(Data excerpts)
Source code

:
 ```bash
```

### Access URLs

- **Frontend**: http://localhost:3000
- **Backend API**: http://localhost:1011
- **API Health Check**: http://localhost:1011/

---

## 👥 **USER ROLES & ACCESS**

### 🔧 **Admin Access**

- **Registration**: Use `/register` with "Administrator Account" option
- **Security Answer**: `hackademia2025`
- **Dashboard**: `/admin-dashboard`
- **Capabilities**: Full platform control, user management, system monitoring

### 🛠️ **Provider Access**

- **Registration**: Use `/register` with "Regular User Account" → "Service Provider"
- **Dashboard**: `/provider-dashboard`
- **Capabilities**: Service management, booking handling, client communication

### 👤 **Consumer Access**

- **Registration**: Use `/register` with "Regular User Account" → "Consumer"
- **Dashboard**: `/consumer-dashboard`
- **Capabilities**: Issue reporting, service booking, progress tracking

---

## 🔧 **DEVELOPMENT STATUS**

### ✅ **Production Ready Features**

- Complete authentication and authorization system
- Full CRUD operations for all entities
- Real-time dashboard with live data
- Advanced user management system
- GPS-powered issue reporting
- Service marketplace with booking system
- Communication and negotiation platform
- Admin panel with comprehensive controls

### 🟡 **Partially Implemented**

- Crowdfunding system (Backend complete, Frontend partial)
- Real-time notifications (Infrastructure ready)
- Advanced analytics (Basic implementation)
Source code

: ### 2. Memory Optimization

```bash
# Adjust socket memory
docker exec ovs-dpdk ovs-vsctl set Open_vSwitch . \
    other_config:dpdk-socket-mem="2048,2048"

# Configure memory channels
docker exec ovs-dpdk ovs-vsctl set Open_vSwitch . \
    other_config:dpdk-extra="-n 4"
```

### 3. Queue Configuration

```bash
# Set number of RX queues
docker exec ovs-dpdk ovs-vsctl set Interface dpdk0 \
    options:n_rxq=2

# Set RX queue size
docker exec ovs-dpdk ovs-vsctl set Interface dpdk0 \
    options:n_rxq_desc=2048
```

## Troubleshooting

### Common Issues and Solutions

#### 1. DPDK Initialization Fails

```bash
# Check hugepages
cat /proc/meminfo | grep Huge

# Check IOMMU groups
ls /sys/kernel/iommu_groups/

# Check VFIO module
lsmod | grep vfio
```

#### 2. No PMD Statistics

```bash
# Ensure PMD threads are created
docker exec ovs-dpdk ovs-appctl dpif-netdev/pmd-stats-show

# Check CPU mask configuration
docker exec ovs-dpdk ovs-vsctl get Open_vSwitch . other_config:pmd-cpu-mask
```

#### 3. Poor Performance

*Activity*. What lines above mention "reporting"? Copy each one.

*Reply*.
- **Capabilities**: Issue reporting, service booking, progress tracking
- GPS-powered issue reporting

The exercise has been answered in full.